Bonding With Your Pooch After the Dog Adoption Process

Choosing the right dog can be a stressful experience, believe it or not. Sure, you know that the puppy you’ve had your eye on is cute, but will it fit in with your family? So many times, it’s definitely puppy love at first sight, but other times, it can take some time and some work to bond with your puppy after dog adoption. A pup may still be getting over a situation that led them to a dog rescue, or they could just be uncomfortable with new people. Whatever the case, sometimes you may have to work a little harder to bond with your new family member. Here are some ways to do that.


Choose The Right Dog

The work of bonding should start before your dog even comes into your home. Do some research into what kind of dog will work best for your lifestyle, and especially your energy level. Do you have kids? You’d better choose a dog that’s comfortable around kids as well, for instance. If you have several choices from the dog rescue, then you can sometimes get a sense for their temperament and energy level when you’re visiting. You can also ask a shelter employee or the dog rescue volunteer about the dog’s personality.


Obedience Training

Training your dog isn’t just about getting them to listen to commands. It’s about spending time with your pooch so you can both get familiar with each other. Most likely, your dog will want to know what you want from him.
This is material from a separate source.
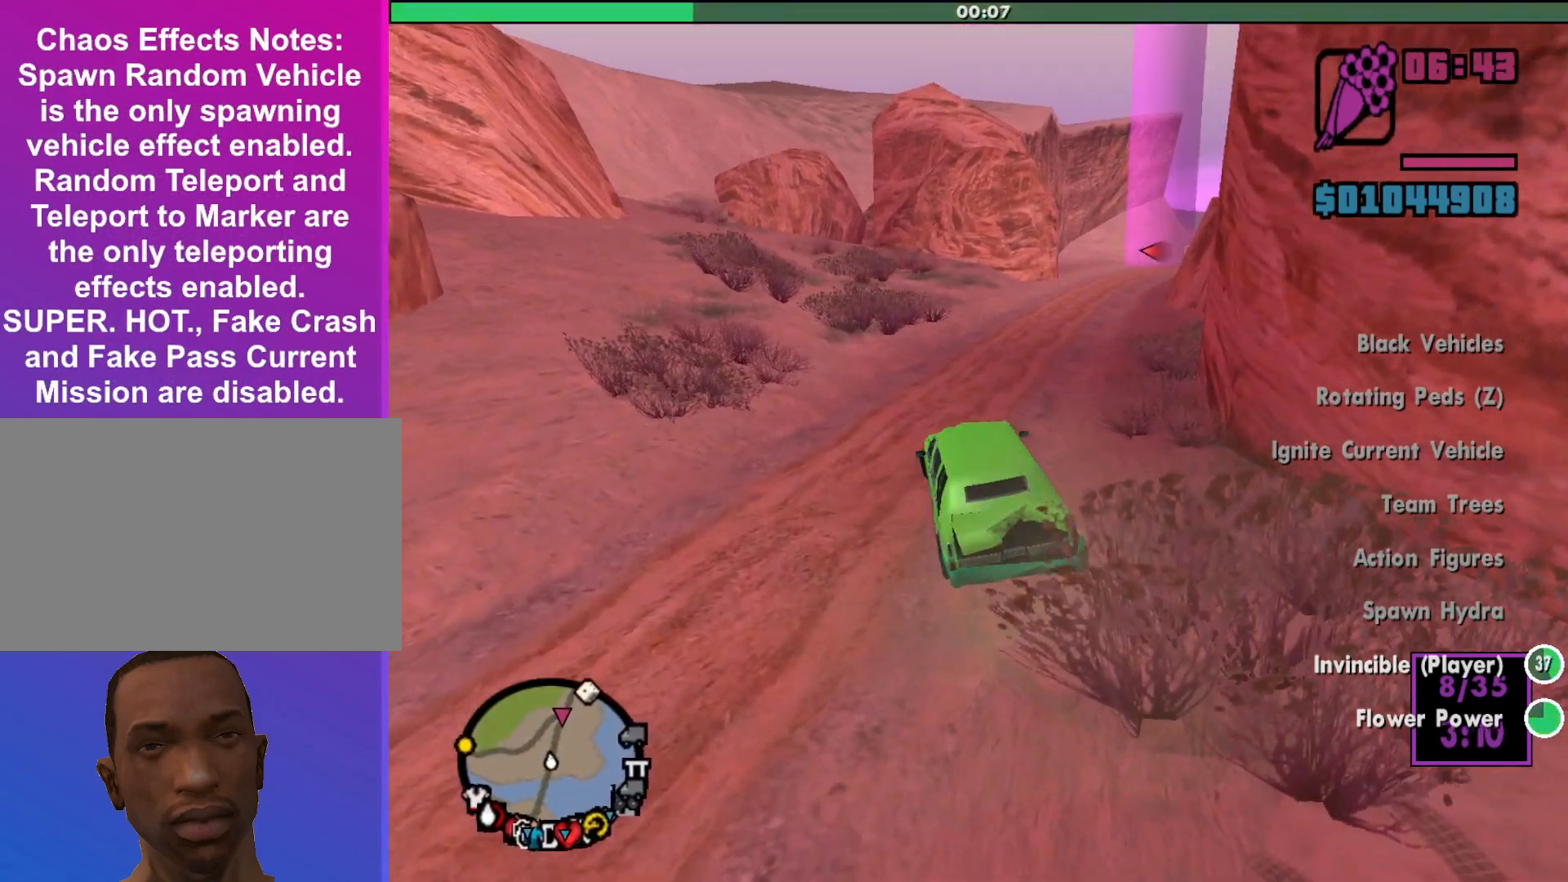
{"keys": ["w"], "mouse": [], "events": [[133, "d", "up"], [333, "d", "down"], [367, "d", "up"]]}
Obedience training will help you communicate to your dog, and help your dog understand. Working together and practicing builds trust and companionship. There are many dog obedience schools in San Antonio and New Braunfels that help train new dog owners to train their new dogs.


Positive Attention

When you first bring a pet home, you should plan for someone to be able to spend the days with your new pooch for a few days. Even if you bring a dog home on the weekend or a Friday night, two days isn’t enough for her to get acclimated to a new life and a new routine. Take some days off of work after the dog adoption, and spend those days with your pup giving positive love and attention. This is also the time when you start teaching the routines of the house, and the behaviors that are expected.



One of the most common activities we associate with dog ownership might be the most important. Walking with your dog gives them a sense of being in a pack, which is important to dog identity. It is during a walk that you demonstrate loving patience, and also set yourself up as  a leader. Plus, exercise is not just great for the health of a dog, but it also tires them out so that they are more easily trained. A tired dog will be more amenable, and more willing to take instructions, while being less likely to get excited and start running around. Walking is absolutely crucial to bond with your dog, and then to continue throughout their life to keep them happy and healthy.


Going through a dog adoption can be exciting and nerve wracking all at the same time. Make sure that you start your relationship with your new dog on the right foot and use these tips to bond with your pup. You’ll get a lifetime of love, fun, and affection if you do.